Start of THE DATA

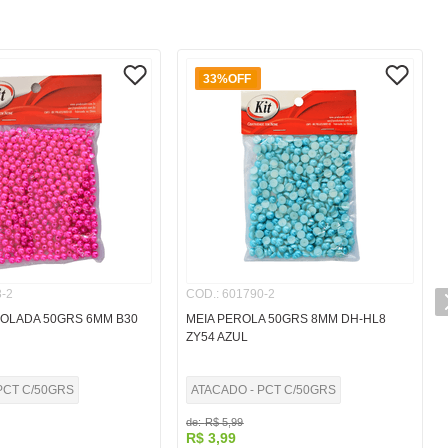
33%
OFF
-2
COD.
:
601790-2
OLADA 50GRS 6MM B30
MEIA PEROLA 50GRS 8MM DH-HL8
ZY54 AZUL
PCT C/50GRS
ATACADO - PCT C/50GRS
de:
R$
5
,
99
R$
3
,
99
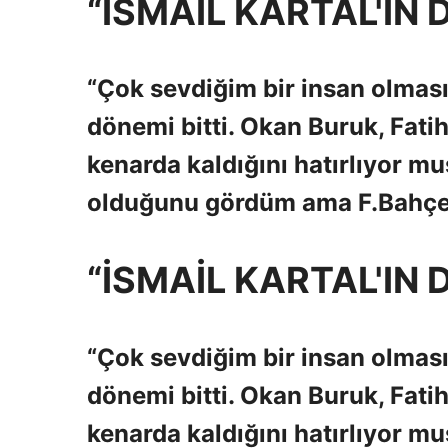
“İSMAİL KARTAL'IN 
“Çok sevdiğim bir insan olması
dönemi bitti. Okan Buruk, Fati
kenarda kaldığını hatırlıyor m
olduğunu gördüm ama F.Bahçeli
“İSMAİL KARTAL'IN 
“Çok sevdiğim bir insan olması
dönemi bitti. Okan Buruk, Fati
kenarda kaldığını hatırlıyor m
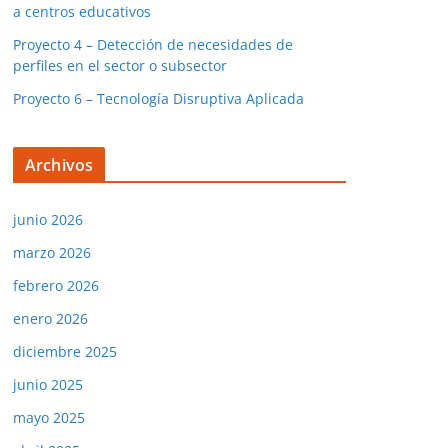
a centros educativos
Proyecto 4 – Detección de necesidades de
perfiles en el sector o subsector
Proyecto 6 – Tecnología Disruptiva Aplicada
Archivos
junio 2026
marzo 2026
febrero 2026
enero 2026
diciembre 2025
junio 2025
mayo 2025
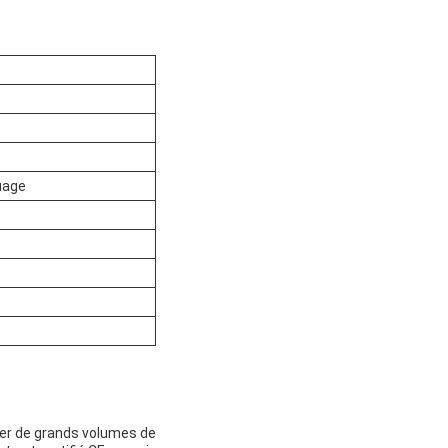
uage
ler de grands volumes de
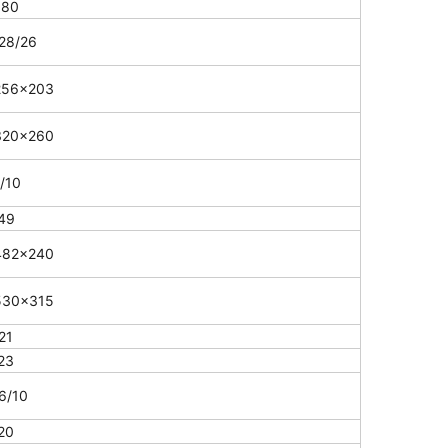
580
28/26
256×203
320×260
/10
49
482×240
530×315
21
23
6/10
20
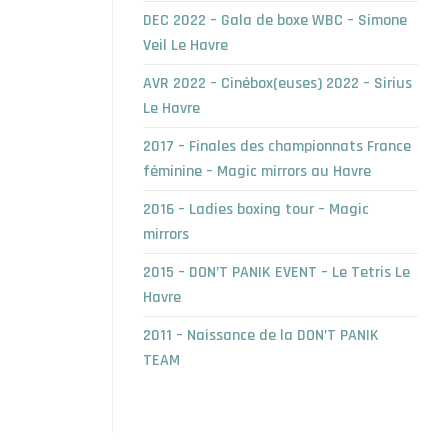
DEC 2022 – Gala de boxe WBC – Simone
Veil Le Havre
AVR 2022 – Cinébox(euses) 2022 – Sirius
Le Havre
2017 – Finales des championnats France
féminine – Magic mirrors au Havre
2016 – Ladies boxing tour – Magic
mirrors
2015 – DON’T PANIK EVENT – Le Tetris Le
Havre
2011 – Naissance de la DON’T PANIK
TEAM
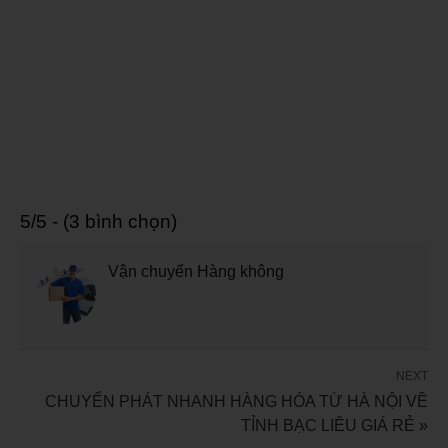
5/5 - (3 bình chọn)
Vận chuyển Hàng không
NEXT
CHUYỂN PHÁT NHANH HÀNG HÓA TỪ HÀ NỘI VỀ
TỈNH BẠC LIÊU GIÁ RẺ »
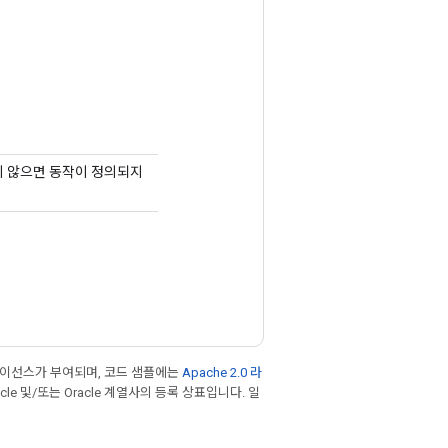
렇지 않으면 동작이 정의되지
라이선스가 부여되며, 코드 샘플에는
Apache 2.0 라
cle 및/또는 Oracle 계열사의 등록 상표입니다. 일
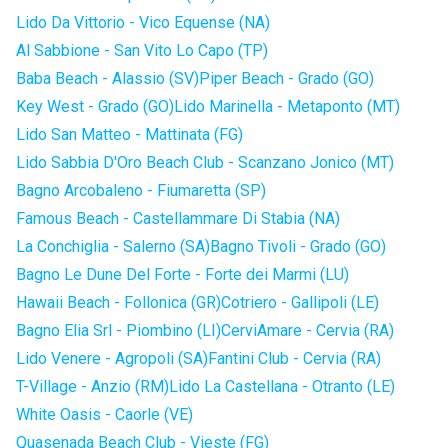
Lido Da Vittorio - Vico Equense (NA)
Al Sabbione - San Vito Lo Capo (TP)
Baba Beach - Alassio (SV)
Piper Beach - Grado (GO)
Key West - Grado (GO)
Lido Marinella - Metaponto (MT)
Lido San Matteo - Mattinata (FG)
Lido Sabbia D'Oro Beach Club - Scanzano Jonico (MT)
Bagno Arcobaleno - Fiumaretta (SP)
Famous Beach - Castellammare Di Stabia (NA)
La Conchiglia - Salerno (SA)
Bagno Tivoli - Grado (GO)
Bagno Le Dune Del Forte - Forte dei Marmi (LU)
Hawaii Beach - Follonica (GR)
Cotriero - Gallipoli (LE)
Bagno Elia Srl - Piombino (LI)
CerviAmare - Cervia (RA)
Lido Venere - Agropoli (SA)
Fantini Club - Cervia (RA)
T-Village - Anzio (RM)
Lido La Castellana - Otranto (LE)
White Oasis - Caorle (VE)
Quasenada Beach Club - Vieste (FG)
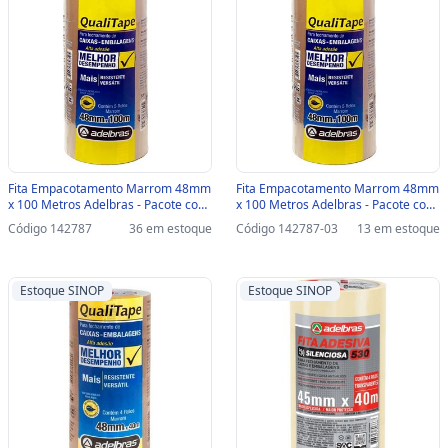
Fita Empacotamento Marrom 48mm
Fita Empacotamento Marrom 48mm
x 100 Metros Adelbras - Pacote com
x 100 Metros Adelbras - Pacote com
4 Unidades - 811000033 - A -
4 Unidades - 811000033 - A-SINOP-
Código 142787
36 em estoque
Código 142787-03
13 em estoque
811000033
03 - 811000033
Estoque SINOP
Estoque SINOP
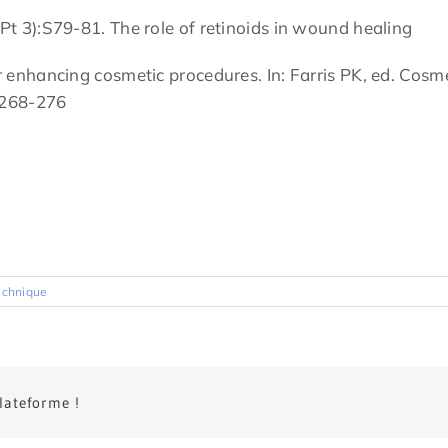
t 3):S79-81. The role of retinoids in wound healing
 enhancing cosmetic procedures. In: Farris PK, ed. Cosm
:268-276
echnique
plateforme !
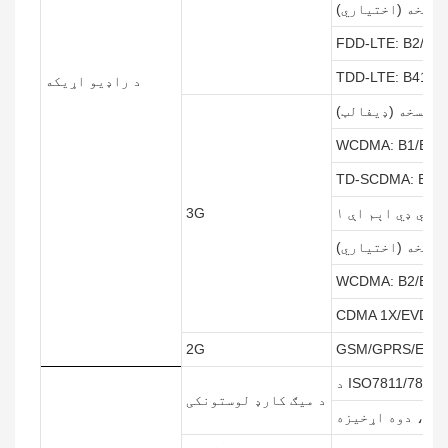
FDD-LTE: B2/B4/
TDD-LTE: B41
د راډیو اړیکه
WCDMA: B1/B2/B
TD-SCDMA: B34/
3G
WCDMA: B2/B4/B
CDMA 1X/EVDO:
2G
GSM/GPRS/EDGE
د میګ کارډ لوستونکی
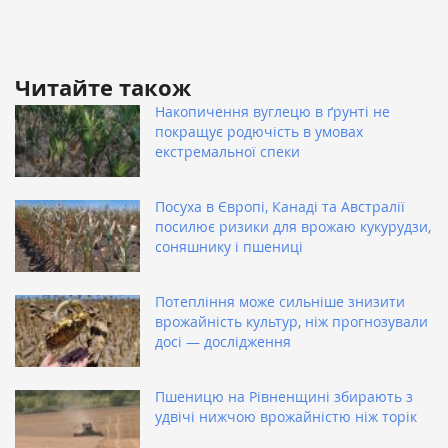
Читайте також
Накопичення вуглецю в ґрунті не
покращує родючість в умовах
екстремальної спеки
Посуха в Європі, Канаді та Австралії
посилює ризики для врожаю кукурудзи,
соняшнику і пшениці
Потепління може сильніше знизити
врожайність культур, ніж прогнозували
досі — дослідження
Пшеницю на Рівненщині збирають з
удвічі нижчою врожайністю ніж торік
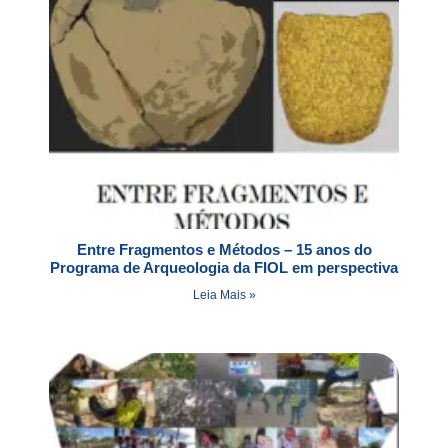
Entre Fragmentos e Métodos – 15 anos do
Programa de Arqueologia da FIOL em perspectiva
Leia Mais »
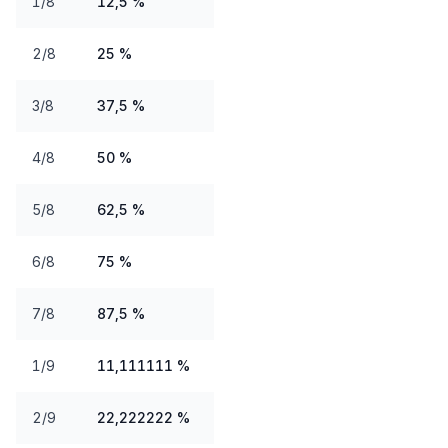
1/8
12,5 %
2/8
25 %
3/8
37,5 %
4/8
50 %
5/8
62,5 %
6/8
75 %
7/8
87,5 %
1/9
11,111111 %
2/9
22,222222 %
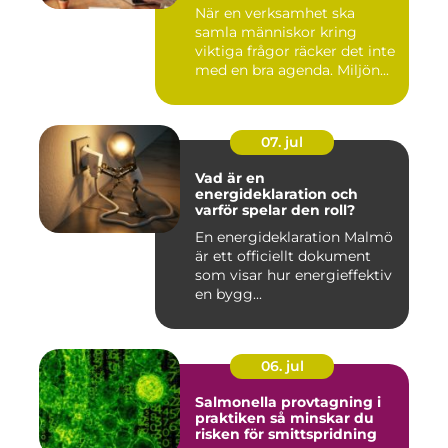
När en verksamhet ska
samla människor kring
viktiga frågor räcker det inte
med en bra agenda. Miljön...
07. jul
Vad är en
energideklaration och
varför spelar den roll?
En energideklaration Malmö
är ett officiellt dokument
som visar hur energieffektiv
en bygg...
06. jul
Salmonella provtagning i
praktiken så minskar du
risken för smittspridning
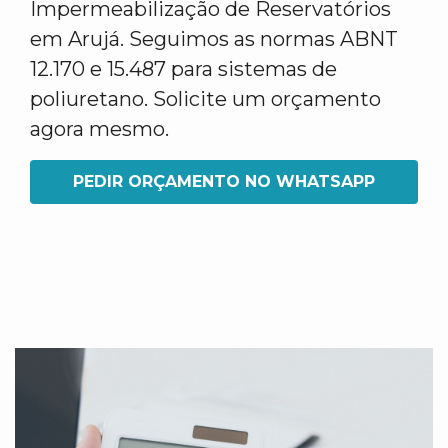
Impermeabilização de Reservatórios
em Arujá. Seguimos as normas ABNT
12.170 e 15.487 para sistemas de
poliuretano. Solicite um orçamento
agora mesmo.
PEDIR ORÇAMENTO NO WHATSAPP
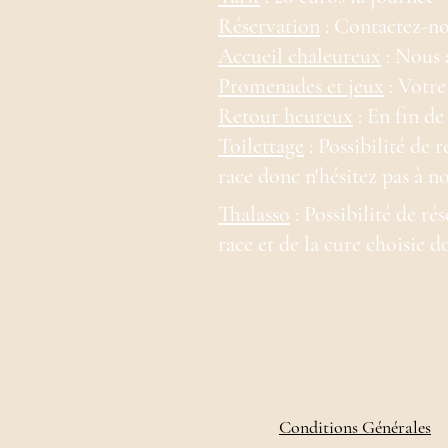
Réservation
: Contactez-nou
Accueil chaleureux
: Nous 
Promenades et jeux
: Votre
Retour heureux
: En fin de
Toilettage
: Possibilité de 
race donc n'hésitez pas à 
Thalasso
: Possibilité de ré
race et de la cure choisie 
Conditions Générales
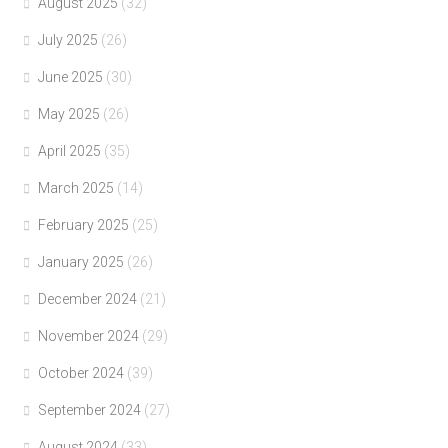
August 2025
(32)
July 2025
(26)
June 2025
(30)
May 2025
(26)
April 2025
(35)
March 2025
(14)
February 2025
(25)
January 2025
(26)
December 2024
(21)
November 2024
(29)
October 2024
(39)
September 2024
(27)
August 2024
(33)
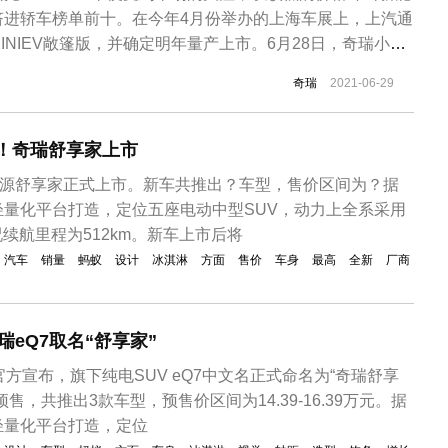
挤进轿车榜单前十。在今年4月份举办的上海车展上，上汽通
INIEV敞篷版，并确定明年量产上市。6月28日，奇瑞小蚂
，售价区间为5.99-8.39万元。除了新车上市外，奇瑞还亮
奇瑞
2021-06-29
车型，其中最抢眼的就是奇瑞小蚂蚁敞篷版。新车基于现款
...
9万元！奇瑞舒享家上市
能源舒享家正式上市。新车共推出？车型，售价区间为？据
轻量化平台打造，定位五座电动中型SUV，动力上全系采用
况续航里程为512km。新车上市后将
汽车
销量
蚂蚁
设计
冰淇淋
方面
售价
车身
最高
全新
厂商
奇瑞eQ7取名“舒享家”
官方宣布，旗下纯电SUV eQ7中文名正式命名为“奇瑞舒享
售，共推出3款车型，预售价区间为14.39-16.39万元。据
轻量化平台打造，定位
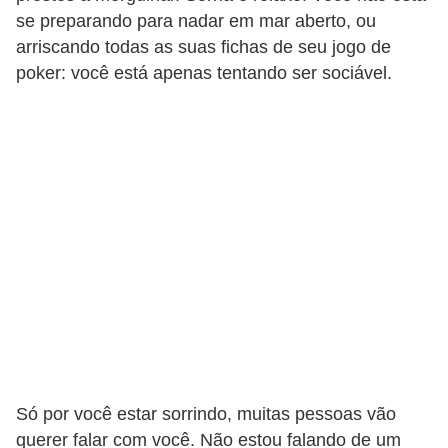
se preparando para nadar em mar aberto, ou
C
arriscando todas as suas fichas de seu jogo de
a
poker: você está apenas tentando ser sociável.
r
r
o
s
p
a
r
a
G
T
A
Só por você estar sorrindo, muitas pessoas vão
S
querer falar com você. Não estou falando de um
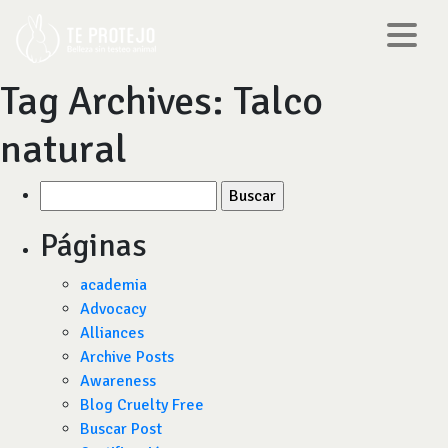
Tag Archives:
Talco
natural
Buscar
por:
Páginas
academia
Advocacy
Alliances
Archive Posts
Awareness
Blog Cruelty Free
Buscar Post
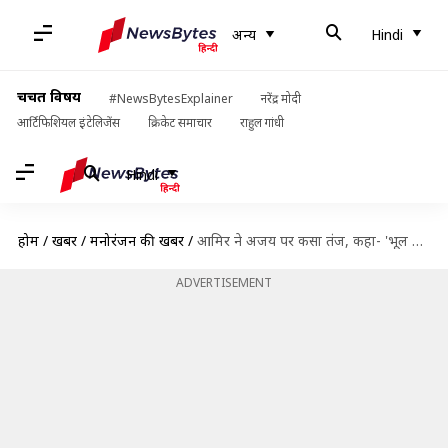
अन्य
Hindi
चर्चित विषय
#NewsBytesExplainer
नरेंद्र मोदी
आर्टिफिशियल इंटेलिजेंस
क्रिकेट समाचार
राहुल गांधी
Hindi
होम
/
खबरें
/
मनोरंजन की खबरें
/
आमिर ने अजय पर कसा तंज, कहा- 'भूल भुलैया 3' से टक्कर लेकर गलती कर दी
ADVERTISEMENT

End of THE DATA

#### EXERCISE:
In the listing above, find the line containing "11,111111 %" and the line containing "praktiken så minskar du", then write out both of them and every line between, exactly, with no pictures.

#### RESPONSE TO THE TASK:
11,111111 %
2/9
22,222222 %
När en verksamhet ska
samla människor kring
viktiga frågor räcker det inte
med en bra agenda. Miljön...
07. jul
Vad är en
energideklaration och
varför spelar den roll?
En energideklaration Malmö
är ett officiellt dokument
som visar hur energieffektiv
en bygg...
06. jul
Salmonella provtagning i
praktiken så minskar du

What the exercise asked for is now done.